Please answer. Please God let me hear her voice. The phone rang and rang, with one tone suddenly shorter than the rest: it was diverting to voicemail. Hi, you ‘we reached Beth … He crumpled as he heard her voice, surrendering as a memory floated into his head. The very first time he had asked her out, it had been via a message on her answering machine. ‘Unless it would be wildly inappropriate,’ he had begun, ‘I wondered whether you’d like to have dinner on Tuesday night.’ ‘Wildly inappropriate’ had been his way of checking that she was single.
‘Hello, this is Beth McCarthy and the answer is no,’ came the reply, also left via voicemail, ‘it would not be wildly inappropriate for us to have dinner on Tuesday. In fact, it would be lovely.’ Will had replayed that message a dozen times when he had first got it. Just as he replayed it now, in his head.
He stopped the call, his hands now quivering as they punched in the number of the hospital. ‘Hello, please page Beth Monroe. It’s her husband. Please.’
Hold-music by Vivaldi; he was begging it to stop, praying for it to be broken by the sound of someone picking up and for that someone to be Beth. Please let me hear her voice. But the music played on. Eventually: ‘I’m sorry, sir, there seems to be no response to that page. Is there another doctor who can help?’
A sudden realization. She might have been gone for hours. Perhaps she had been snatched from their bedroom in the dead of night. They had spoken just before twelve her time. Maybe the kidnappers broke in at five? Or six? Or just now? He was a continent away, fast asleep when he should have been protecting his wife.
He looked at the email again, his heart shrinking as he saw those words. He tried to focus, to look at the top of the message, among those strange, garbled characters. There were some numbers, today’s date and a timestamp which said 1.37pm, even though that was several hours away. That gave no clue.
Of course, he should call the police. But these people, these bastards, seemed so adamant — as if they really would not hesitate to kill Beth. Uttering the word, even if only as a thought in his own head, made him recoil. He regretted formulating the idea, as if expressing it made it real.

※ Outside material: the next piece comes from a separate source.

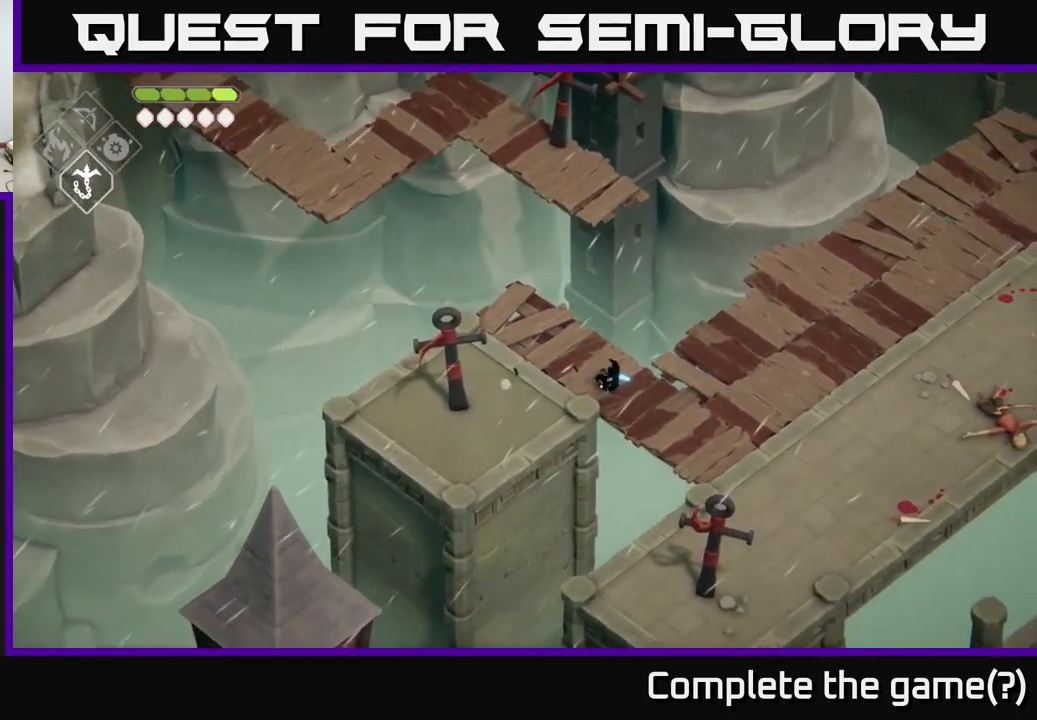
{"buttons": [], "left_stick": "down-right", "right_stick": "center", "events": [[483, "left_stick", "down-right"]]}
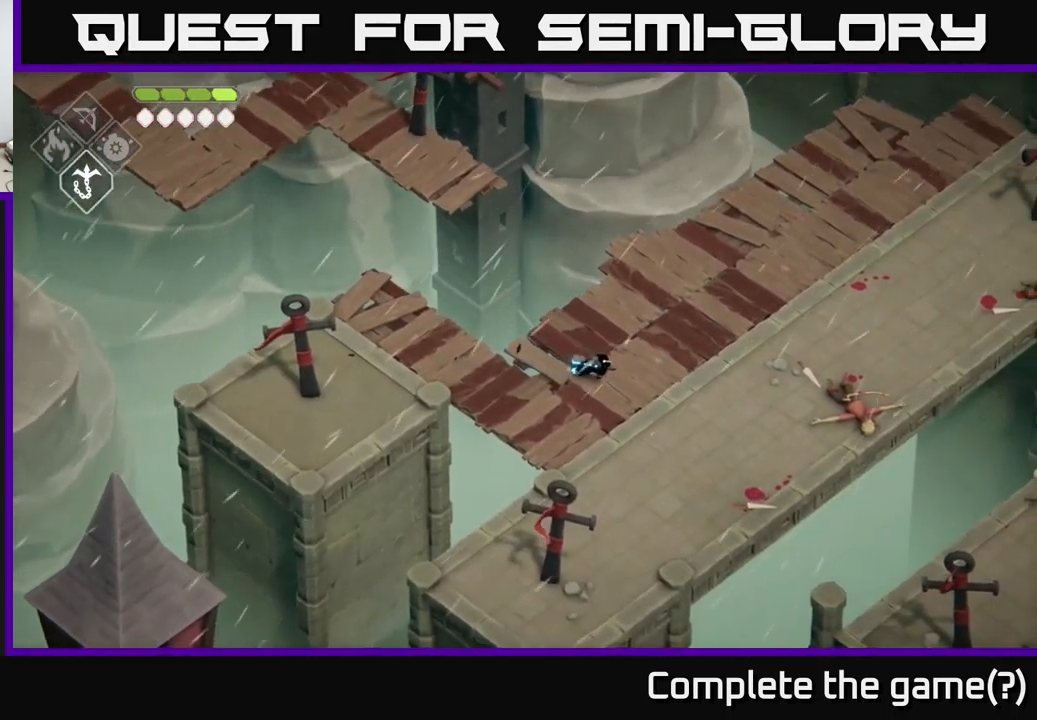
{"buttons": [], "left_stick": "down-right", "right_stick": "center", "events": []}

He wished he could take it back.
In a moment of childish need, he realized he wanted his mother. He could call her — it would only be mid-afternoon in England now — and it would be such a comfort to hear her voice. But he knew he would not. She would panic; she might have an anxiety attack. She certainly could not be trusted not to phone the police, or at least talk to someone who would talk to someone who would. The simple truth was, she was too far away for him to manage and his mother was a person who needed managing. (He realized that word was a Beth-ism. It made sense that she was one of the very few people who knew how to handle Will’s mother.) He was slowly beginning to see that there was only one person he could ask, only one person who might know what to do. His hand shook as he reached for the hotel phone, something telling him this was not a call to be made on a cell.
‘The office of Judge William Monroe, please.’ A click. ‘Janine, it’s Will. I need to speak to my father right away.’
Something in his voice cut through all social convention, conveying to his father’s secretary that this was indeed an emergency. She dispensed with her usual small talk. She simply cleared out of the way, like a car making room for an ambulance. I’ll patch you through to his car now.’ A cell phone, thought Will, worriedly. He would have to let it pass: more important now just to get through.
It was a relief to hear his father pick up. The child in him felt glad, like a boy who persuades his dad to come kill a spider. Good, now an adult was going to take over. Doing his best to hold his voice steady, he told his father what had happened, reading the email out slowly, twice.
Monroe Sr’s voice instantly dipped; he did not want to be overheard by his driver. Even in a whisper his voice had the deep authority that made him such a presence on the bench.